The British colony called "British Indian Ocean Territories" (BIOT) which was created to house the stolen islands is recognized in practice by no-one. It is an empty tactic for occupation, like Bantustans were or like Israeli colonies are. It is not a State. It was designed to steal land from Mauritius while granting Independence. And Diego Garcia had to be "depopulated" so that the UK would not have to testify regularly before the UN decolonization committee. And the British got hold of this land NOT for nothing, but specifically SO THAT its ally the USA could set up its huge military base there. So, as the British withdrew from their Empire in the Indian Ocean, they sliced the colony up, and gave a part to their ally, the USA, for a military base from which it could better control its newer Empire. This figment, the BIOT, also involved the stealing of some Seychelles Islands. And to prove the point about stealing, when the Seychelles demanded their stolen islands back at the time of their Independence, they got them back. Because they had been detached illegally. The Mauritian State has been cowardly in not staking its claim in a principled way. It has preferred boot-licking. But in Mauritius, as everywhere, the people are different from the State. All thinking people believe the Mauritian State should press ahead with the claim, as part of the struggle to free the last colony of Africa, part of Mauritius. And also, for what concerns us in the NO BASES Network, most thinking people in Mauritius believe that this is part of the struggle to shut the base on Diego Garcia down.
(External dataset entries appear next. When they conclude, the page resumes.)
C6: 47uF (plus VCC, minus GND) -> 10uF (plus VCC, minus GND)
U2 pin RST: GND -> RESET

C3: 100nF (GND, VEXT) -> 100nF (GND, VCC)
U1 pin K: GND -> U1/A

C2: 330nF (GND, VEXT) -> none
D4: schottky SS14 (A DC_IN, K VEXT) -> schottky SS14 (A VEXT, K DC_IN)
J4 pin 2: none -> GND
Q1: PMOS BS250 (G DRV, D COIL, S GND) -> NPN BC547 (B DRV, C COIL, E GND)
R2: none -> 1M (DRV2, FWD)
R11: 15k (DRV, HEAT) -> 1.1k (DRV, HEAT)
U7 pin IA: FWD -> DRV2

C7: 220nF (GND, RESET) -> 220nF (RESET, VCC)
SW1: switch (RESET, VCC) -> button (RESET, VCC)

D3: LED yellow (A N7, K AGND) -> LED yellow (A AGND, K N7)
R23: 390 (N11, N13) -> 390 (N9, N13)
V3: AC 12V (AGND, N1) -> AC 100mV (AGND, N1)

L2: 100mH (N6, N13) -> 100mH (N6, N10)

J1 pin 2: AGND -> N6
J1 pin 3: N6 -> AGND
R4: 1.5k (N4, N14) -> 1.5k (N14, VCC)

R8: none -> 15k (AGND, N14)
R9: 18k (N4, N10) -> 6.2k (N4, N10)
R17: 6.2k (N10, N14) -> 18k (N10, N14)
We congratulate Peter Bouquet and Jon Castle of the Musichana yacht which went to Diego Garcia recently, for their highlighting many of the issues: the base, the illegal rendering that we have been denouncing for some time now, and the cruel displacement of the Chagossians, too. The same breadth of vision can be seen in the recent article by the academic David Vine. However, they and most international commentators, even John Pilger in his otherwise absolutely outstanding film, continue to make the mistake of not even so much as mentioning the British State's absolutely shameless dismantling of a colony as a condition for Independence, and its continued illegal occupation. As you know, in Mauritius there is a broad alliance of forces infavour of keeping all the issues closely linked. These include along with LALIT which we are in, Cassam Uteem, former President of the Republic, Commission Justice et Paix, Muvman Liberasyon Fam, Amnesty (Mauritius Branch), Federation of Civil Service and Other Unions, Organisation de l'Unité des Artisans, Federation of Progressive Unions, Federation des Travailleurs Unis, Federation of Trade Unions of the Chemical Sector, General Workers' Federation, State Employees Federation, Federation of Trade Unions of the Construction, Metal & Wooden Sector, Private Enterprises Employees Union, Construction, Metal, Wooden and Related Industries Employees Union, Institute for Consumer Protection, Federation of Pre-School Playgroups, Cedrefi, Ledikasyon pu Travayer, Comité pour l'Amelioration de la Santé.
We call on everyone in the NO BASES Network to support us in this difficult struggle. As we support you in yours.
(There are three accompanying documents in a separate email for anyone who wants to study this question in detail: a recent petition to the Prime Minister of Mauritius about the illegal occupation; minutes of Olivier Bancoult and his lawyer's answers to the UK Parliamentary Committee, and an article showing his stand on the question of the military base on Diego Garcia).